鈴木春信の‘見立寒山拾得(墨流し)’(1765~70年 ギメ美)
浮世絵の展覧会で今年は春にビッグな特別展があった。それは東芸大美で開
かれた‘大吉原展’。目玉として登場した歌麿の‘吉原の花’と再会し、MAXの
感動をもらった。ほかにも収穫はたくさんあったが、とくに嬉しかったのが
広重の‘東都名所 新吉原五丁町弥生花盛全図’。追っかけリストに長く載せ
ていたのに、予想以上に縁のない時間が流れようやく思いの丈が叶った。
このように注目の浮世絵展が開かれるという情報が入ると必ず足を運び、
せっせと図録を積み重ねてきても、お目当ての本物との出会いがなかなか実現しない。だから、作品の数が多い浮世絵とのつきあいは長期戦と心得、辛抱強く対面の時を待つほかない。東芸大美に出品されるかなと期待していたのが菱川師宣(1618?~1694)の‘吉原風俗図。だが、今回もダメだった。

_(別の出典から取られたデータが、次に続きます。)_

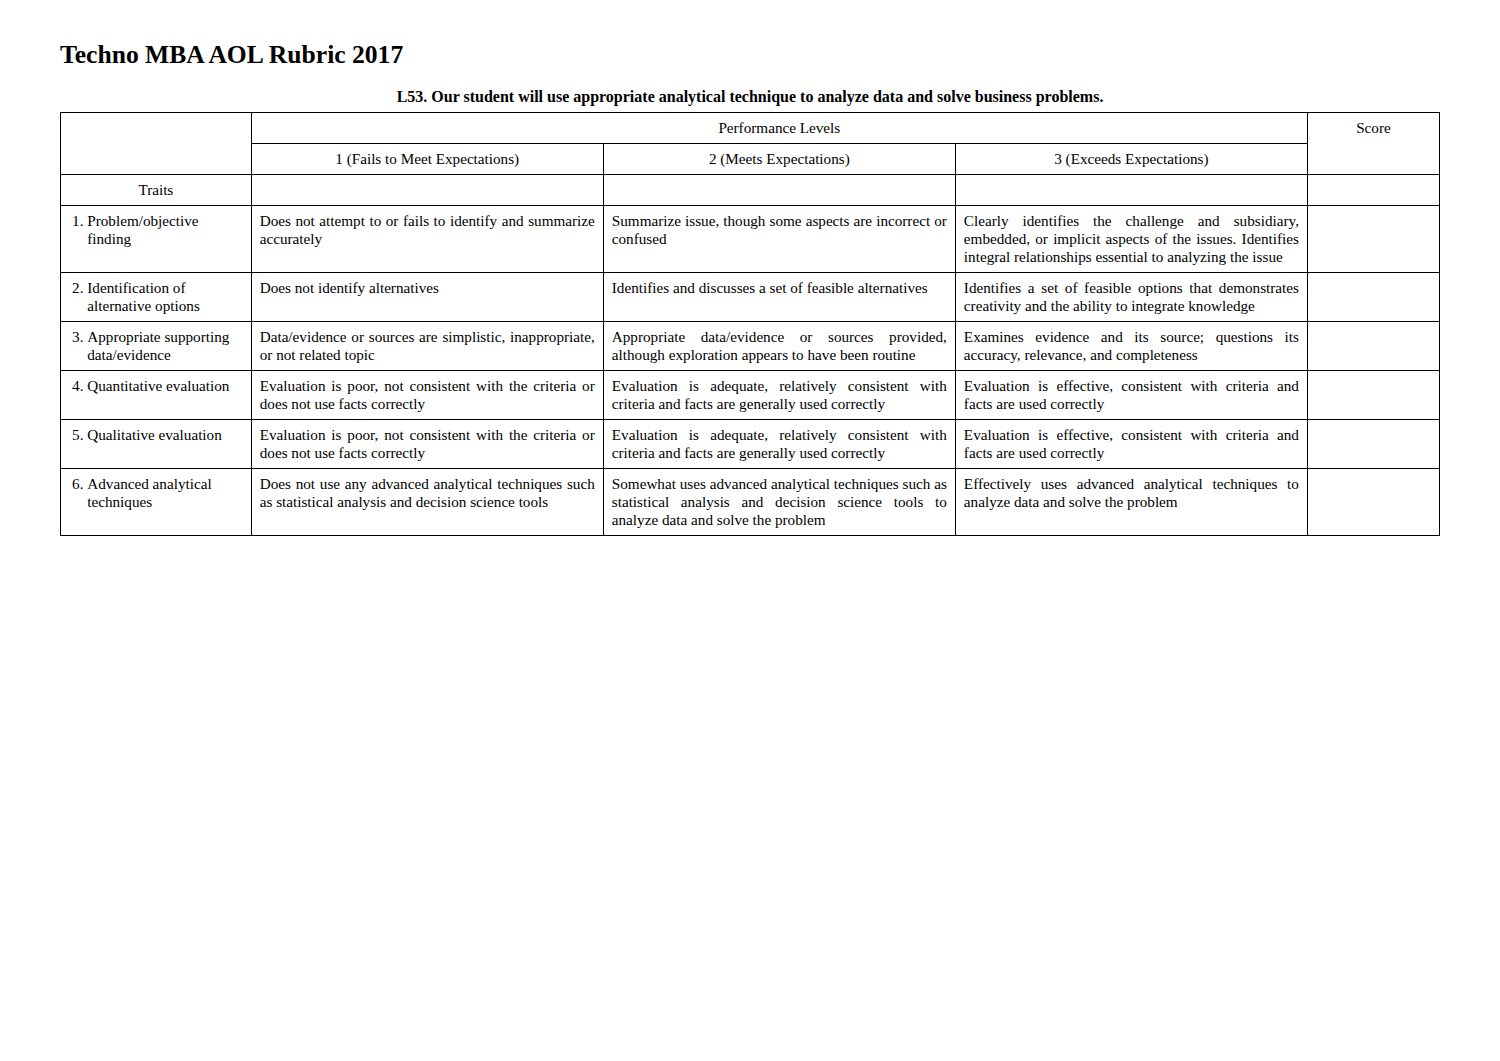Techno MBA AOL Rubric 2017
L53. Our student will use appropriate analytical technique to analyze data and solve business problems.
| | Performance Levels | Score |
| --- | --- | --- |
| 1 (Fails to Meet Expectations) | 2 (Meets Expectations) | 3 (Exceeds Expectations) |
| Traits | | | | |
| Problem/objective finding | Does not attempt to or fails to identify and summarize accurately | Summarize issue, though some aspects are incorrect or confused | Clearly identifies the challenge and subsidiary, embedded, or implicit aspects of the issues. Identifies integral relationships essential to analyzing the issue | |
| Identification of alternative options | Does not identify alternatives | Identifies and discusses a set of feasible alternatives | Identifies a set of feasible options that demonstrates creativity and the ability to integrate knowledge | |
| Appropriate supporting data/evidence | Data/evidence or sources are simplistic, inappropriate, or not related topic | Appropriate data/evidence or sources provided, although exploration appears to have been routine | Examines evidence and its source; questions its accuracy, relevance, and completeness | |
| Quantitative evaluation | Evaluation is poor, not consistent with the criteria or does not use facts correctly | Evaluation is adequate, relatively consistent with criteria and facts are generally used correctly | Evaluation is effective, consistent with criteria and facts are used correctly | |
| Qualitative evaluation | Evaluation is poor, not consistent with the criteria or does not use facts correctly | Evaluation is adequate, relatively consistent with criteria and facts are generally used correctly | Evaluation is effective, consistent with criteria and facts are used correctly | |
| Advanced analytical techniques | Does not use any advanced analytical techniques such as statistical analysis and decision science tools | Somewhat uses advanced analytical techniques such as statistical analysis and decision science tools to analyze data and solve the problem | Effectively uses advanced analytical techniques to analyze data and solve the problem | |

鈴木春信(1725~1770)は回顧展に運よく3回遭遇したので、2冊あるMy春信図録には相当数の作品が収まっている。ここにはまだお目にかかってないものも含まれており、いつかこれをという思いを募らせている。そのみたくてしょうがない作品の筆頭がギメ美にある‘見立寒山拾得(墨流し)’。料紙装飾の白眉‘本願寺本三十六人家集’を連想させるこんなすばらしい絵が春信にあったとは!同じ寒山拾得の見立絵を千葉市美が所蔵しているが、これもまだ縁がない。
‘風流艶色真似ゑもん’はついニヤニヤしてしまう枕絵シリーズ(全24図)だが、まだ3点しかみてなく、先は長い。全体像がみえてないが、頭巾姿の客と幼い遊女がでてくるこのヴァージョンに刺激をうけている。そして、東博の浮世絵平常展によく通っていた頃、いつかいつかと待ちわびていた‘三都太夫揃’もまだ姿をみせてくれない。コレクションの数はあまりに多いため、この絵まで注意がいかないのだろうか。